__Short task__
Count the lines in the records below that contain the string "isTappedThrough", matching case exactly. Reply with the number alone.

__Exercise materials__

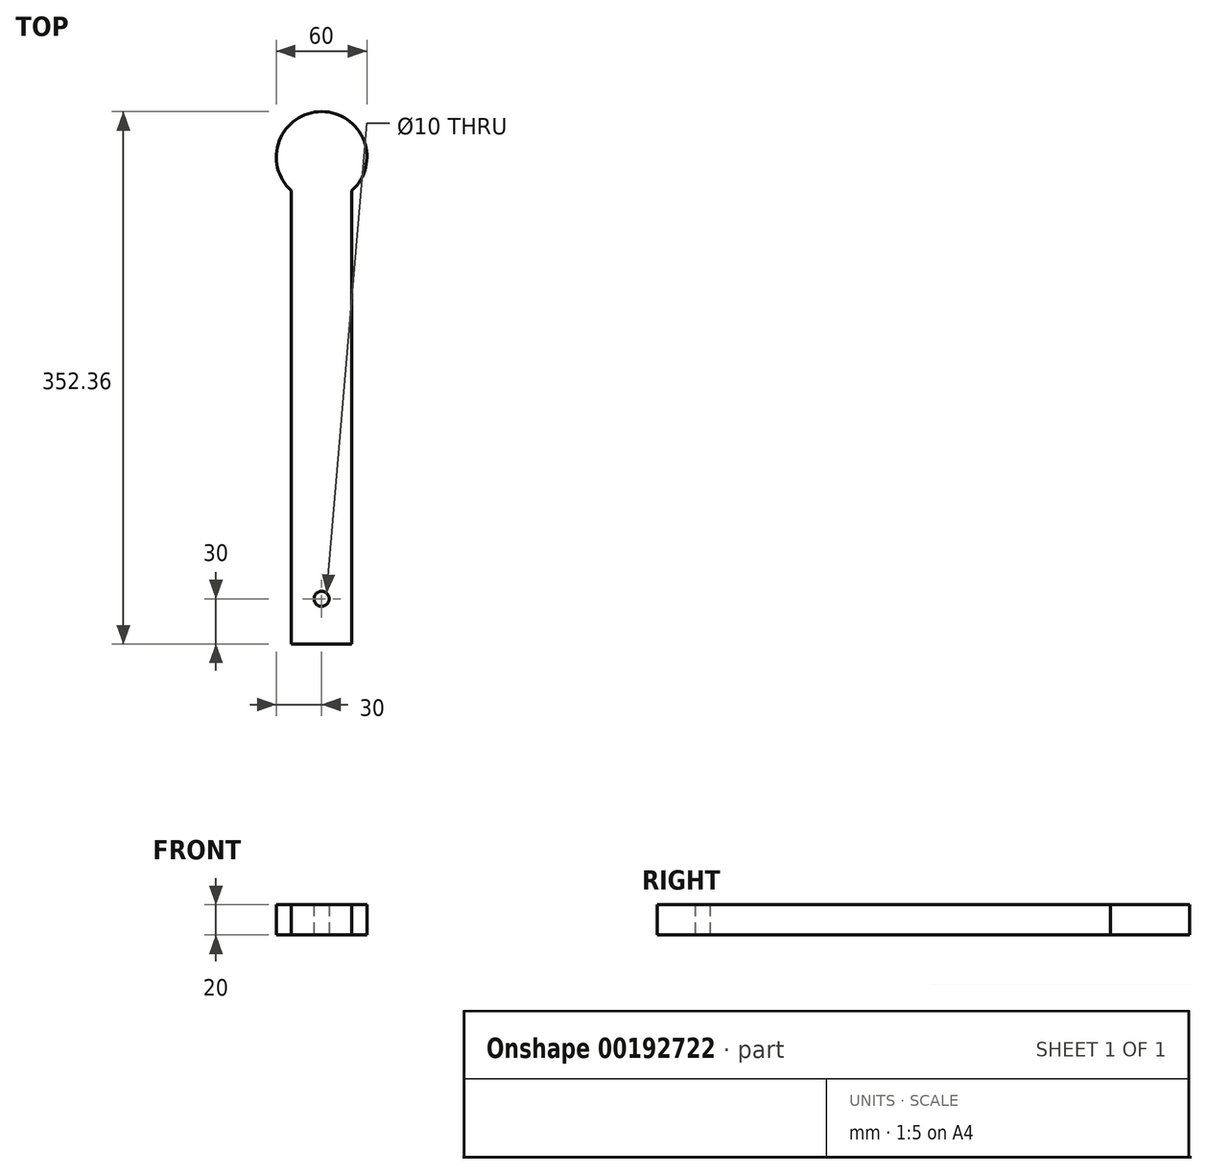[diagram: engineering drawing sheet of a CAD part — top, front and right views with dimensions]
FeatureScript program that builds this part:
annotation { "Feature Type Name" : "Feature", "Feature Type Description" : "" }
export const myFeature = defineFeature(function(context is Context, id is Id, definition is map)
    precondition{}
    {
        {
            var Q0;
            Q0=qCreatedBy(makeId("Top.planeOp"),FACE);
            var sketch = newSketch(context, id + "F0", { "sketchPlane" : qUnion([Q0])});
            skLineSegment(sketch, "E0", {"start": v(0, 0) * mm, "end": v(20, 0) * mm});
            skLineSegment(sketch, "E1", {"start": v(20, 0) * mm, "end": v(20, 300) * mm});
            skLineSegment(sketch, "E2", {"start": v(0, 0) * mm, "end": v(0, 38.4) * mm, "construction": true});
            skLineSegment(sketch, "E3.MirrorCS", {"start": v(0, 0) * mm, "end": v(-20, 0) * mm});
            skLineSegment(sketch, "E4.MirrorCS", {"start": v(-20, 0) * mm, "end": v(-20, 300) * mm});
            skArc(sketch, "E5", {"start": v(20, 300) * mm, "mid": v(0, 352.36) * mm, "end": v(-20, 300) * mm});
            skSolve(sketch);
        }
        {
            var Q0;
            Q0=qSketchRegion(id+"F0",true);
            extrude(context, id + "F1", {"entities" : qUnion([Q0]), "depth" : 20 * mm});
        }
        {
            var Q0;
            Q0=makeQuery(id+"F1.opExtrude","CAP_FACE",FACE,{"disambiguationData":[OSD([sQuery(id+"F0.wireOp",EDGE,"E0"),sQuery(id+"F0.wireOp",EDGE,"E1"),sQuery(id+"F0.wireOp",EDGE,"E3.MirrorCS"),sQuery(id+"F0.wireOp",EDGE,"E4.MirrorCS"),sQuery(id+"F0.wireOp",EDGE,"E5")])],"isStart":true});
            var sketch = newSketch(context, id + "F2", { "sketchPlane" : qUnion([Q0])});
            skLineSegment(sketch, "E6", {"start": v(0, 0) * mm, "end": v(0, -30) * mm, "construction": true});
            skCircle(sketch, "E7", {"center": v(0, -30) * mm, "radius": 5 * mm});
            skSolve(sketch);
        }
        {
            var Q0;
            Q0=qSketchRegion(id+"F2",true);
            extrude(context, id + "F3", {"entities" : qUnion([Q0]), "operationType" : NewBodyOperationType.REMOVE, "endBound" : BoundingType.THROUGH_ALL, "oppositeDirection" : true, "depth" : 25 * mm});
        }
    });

==

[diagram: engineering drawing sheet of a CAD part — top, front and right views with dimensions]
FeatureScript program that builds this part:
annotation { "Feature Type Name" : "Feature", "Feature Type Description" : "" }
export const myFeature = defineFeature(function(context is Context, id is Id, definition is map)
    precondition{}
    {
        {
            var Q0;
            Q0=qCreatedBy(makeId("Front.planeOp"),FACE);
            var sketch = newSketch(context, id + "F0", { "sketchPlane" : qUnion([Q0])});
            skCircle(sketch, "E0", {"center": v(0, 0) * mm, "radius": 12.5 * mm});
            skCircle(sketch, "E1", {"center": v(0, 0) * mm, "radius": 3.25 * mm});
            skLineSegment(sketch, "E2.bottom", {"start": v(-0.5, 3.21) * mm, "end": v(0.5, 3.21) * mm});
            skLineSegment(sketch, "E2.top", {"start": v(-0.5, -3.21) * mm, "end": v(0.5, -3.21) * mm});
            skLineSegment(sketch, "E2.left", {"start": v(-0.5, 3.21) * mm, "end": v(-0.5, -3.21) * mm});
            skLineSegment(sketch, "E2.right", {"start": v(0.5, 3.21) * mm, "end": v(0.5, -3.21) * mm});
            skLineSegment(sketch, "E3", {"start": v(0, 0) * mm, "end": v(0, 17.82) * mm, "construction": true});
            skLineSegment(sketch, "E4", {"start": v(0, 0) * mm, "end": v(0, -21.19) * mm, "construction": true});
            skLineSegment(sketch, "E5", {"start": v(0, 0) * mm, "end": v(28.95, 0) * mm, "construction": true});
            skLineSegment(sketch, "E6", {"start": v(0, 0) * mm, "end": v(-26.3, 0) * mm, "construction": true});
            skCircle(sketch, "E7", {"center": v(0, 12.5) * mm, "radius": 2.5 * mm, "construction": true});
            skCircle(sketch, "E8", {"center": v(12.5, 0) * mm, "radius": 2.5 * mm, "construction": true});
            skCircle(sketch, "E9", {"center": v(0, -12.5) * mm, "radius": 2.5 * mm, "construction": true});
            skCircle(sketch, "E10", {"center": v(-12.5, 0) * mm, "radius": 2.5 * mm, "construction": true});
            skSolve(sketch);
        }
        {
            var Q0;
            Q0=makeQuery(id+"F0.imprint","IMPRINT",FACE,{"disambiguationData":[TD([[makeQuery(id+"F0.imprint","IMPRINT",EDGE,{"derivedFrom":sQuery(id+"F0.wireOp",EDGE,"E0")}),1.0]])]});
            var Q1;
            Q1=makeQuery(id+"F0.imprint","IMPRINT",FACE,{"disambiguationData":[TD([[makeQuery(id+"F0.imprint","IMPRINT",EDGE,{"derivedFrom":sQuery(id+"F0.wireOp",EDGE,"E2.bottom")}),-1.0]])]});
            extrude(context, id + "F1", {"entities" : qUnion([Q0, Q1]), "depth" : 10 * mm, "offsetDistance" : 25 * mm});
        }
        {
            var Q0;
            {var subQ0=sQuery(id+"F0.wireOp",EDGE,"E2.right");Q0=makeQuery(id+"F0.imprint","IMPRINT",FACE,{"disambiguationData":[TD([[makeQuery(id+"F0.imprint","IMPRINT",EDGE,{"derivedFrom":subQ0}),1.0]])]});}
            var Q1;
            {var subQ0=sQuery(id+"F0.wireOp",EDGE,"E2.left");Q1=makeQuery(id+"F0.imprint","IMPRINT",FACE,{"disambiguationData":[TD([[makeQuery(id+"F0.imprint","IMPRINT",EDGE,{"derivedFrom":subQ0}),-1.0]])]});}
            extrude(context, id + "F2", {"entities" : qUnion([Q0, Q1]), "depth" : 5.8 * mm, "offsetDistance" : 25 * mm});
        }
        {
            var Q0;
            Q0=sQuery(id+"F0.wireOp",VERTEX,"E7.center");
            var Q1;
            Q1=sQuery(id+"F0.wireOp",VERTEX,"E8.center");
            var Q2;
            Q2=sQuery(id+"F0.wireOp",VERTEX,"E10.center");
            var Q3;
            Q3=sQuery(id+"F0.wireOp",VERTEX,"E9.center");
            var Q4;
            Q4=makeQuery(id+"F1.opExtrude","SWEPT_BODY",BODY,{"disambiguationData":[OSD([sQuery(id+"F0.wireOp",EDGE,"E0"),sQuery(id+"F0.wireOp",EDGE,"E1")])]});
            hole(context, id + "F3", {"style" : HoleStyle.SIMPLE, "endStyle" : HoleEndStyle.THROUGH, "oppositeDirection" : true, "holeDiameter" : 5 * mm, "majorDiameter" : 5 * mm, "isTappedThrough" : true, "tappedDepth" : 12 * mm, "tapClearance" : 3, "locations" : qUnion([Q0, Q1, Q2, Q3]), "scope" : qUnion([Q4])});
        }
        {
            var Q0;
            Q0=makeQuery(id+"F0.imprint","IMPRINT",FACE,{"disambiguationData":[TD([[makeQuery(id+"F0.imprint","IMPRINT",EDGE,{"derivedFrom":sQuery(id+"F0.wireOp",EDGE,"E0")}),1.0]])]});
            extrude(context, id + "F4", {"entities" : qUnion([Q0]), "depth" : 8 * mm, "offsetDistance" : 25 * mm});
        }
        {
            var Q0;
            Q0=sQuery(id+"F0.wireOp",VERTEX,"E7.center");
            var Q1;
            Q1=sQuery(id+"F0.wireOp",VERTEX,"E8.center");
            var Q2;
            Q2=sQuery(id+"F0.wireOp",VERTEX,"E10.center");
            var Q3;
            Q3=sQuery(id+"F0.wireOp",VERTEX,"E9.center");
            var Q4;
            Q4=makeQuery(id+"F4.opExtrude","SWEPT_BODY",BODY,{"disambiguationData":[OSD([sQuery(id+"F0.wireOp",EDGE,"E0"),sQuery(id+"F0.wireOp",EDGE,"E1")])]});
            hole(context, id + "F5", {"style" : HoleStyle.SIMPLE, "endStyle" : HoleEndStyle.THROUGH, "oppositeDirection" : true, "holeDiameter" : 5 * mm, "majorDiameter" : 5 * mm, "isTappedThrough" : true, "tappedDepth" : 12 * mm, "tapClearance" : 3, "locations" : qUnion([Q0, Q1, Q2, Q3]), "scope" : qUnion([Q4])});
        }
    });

--

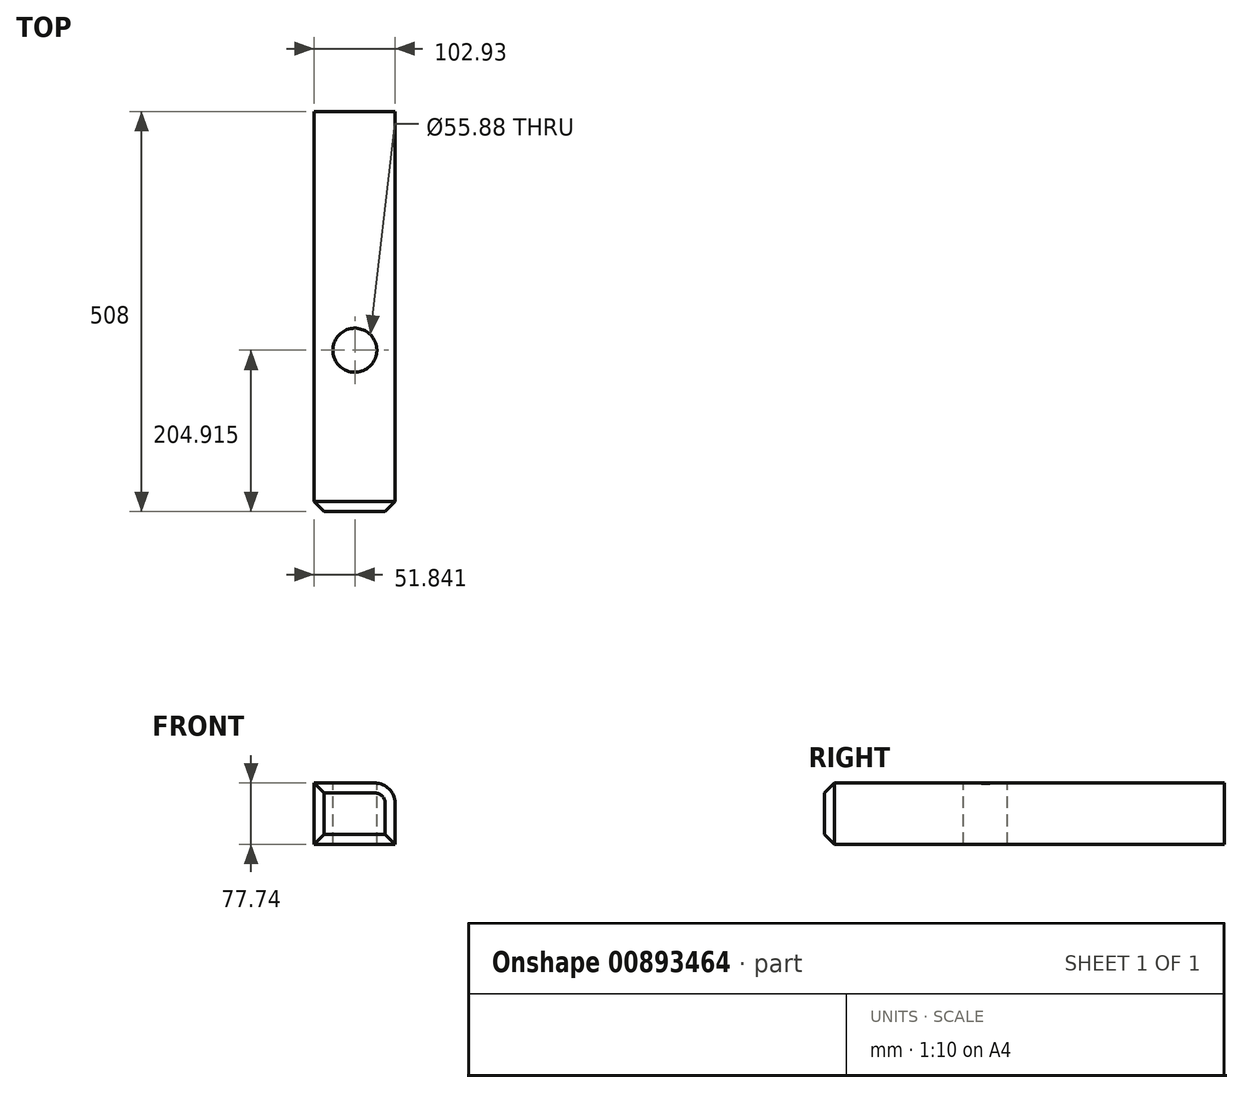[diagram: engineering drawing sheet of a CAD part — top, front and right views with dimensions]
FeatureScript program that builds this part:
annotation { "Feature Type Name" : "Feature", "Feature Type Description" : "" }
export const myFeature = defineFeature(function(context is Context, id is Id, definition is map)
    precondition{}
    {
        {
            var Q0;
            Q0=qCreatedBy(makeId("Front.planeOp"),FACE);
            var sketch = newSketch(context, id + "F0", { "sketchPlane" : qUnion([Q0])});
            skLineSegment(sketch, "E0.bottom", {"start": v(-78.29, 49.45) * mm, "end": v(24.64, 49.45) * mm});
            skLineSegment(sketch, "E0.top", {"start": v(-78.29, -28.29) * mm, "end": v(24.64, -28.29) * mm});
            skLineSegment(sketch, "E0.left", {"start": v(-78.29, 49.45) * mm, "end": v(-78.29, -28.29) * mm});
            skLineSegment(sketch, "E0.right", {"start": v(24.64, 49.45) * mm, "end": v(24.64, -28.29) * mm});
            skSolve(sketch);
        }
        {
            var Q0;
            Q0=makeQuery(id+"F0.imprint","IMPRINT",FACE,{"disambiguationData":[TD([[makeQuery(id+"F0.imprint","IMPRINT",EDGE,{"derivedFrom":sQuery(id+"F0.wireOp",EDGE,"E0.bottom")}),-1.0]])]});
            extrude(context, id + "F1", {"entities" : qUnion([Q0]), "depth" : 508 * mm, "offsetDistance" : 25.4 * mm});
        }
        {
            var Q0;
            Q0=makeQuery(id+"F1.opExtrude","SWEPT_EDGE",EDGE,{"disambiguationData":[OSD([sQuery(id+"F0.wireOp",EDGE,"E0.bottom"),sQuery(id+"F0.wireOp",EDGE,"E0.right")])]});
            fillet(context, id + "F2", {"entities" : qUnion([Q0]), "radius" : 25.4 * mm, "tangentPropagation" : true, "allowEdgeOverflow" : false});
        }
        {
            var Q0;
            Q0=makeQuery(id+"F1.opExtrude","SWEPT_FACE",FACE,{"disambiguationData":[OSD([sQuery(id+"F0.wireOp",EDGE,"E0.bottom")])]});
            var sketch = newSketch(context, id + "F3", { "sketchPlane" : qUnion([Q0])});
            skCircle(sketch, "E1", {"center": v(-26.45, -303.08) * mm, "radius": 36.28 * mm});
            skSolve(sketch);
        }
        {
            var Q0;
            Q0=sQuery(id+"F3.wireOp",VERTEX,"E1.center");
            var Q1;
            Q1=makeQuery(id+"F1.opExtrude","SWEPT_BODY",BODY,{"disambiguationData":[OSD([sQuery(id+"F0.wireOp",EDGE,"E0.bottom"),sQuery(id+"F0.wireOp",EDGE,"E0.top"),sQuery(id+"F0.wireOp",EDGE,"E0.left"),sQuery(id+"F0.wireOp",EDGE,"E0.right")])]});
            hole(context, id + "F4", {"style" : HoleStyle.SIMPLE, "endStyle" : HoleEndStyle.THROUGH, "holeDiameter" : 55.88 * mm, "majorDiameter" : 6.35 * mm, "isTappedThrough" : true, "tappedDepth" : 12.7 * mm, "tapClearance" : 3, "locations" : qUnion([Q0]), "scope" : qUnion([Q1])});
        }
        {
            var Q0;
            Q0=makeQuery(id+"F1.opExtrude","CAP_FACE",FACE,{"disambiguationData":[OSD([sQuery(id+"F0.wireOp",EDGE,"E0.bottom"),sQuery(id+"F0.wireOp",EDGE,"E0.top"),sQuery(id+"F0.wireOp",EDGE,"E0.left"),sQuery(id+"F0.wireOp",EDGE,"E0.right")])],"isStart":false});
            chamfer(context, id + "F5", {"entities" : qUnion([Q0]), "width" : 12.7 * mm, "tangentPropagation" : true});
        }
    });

__Finished exercise__
3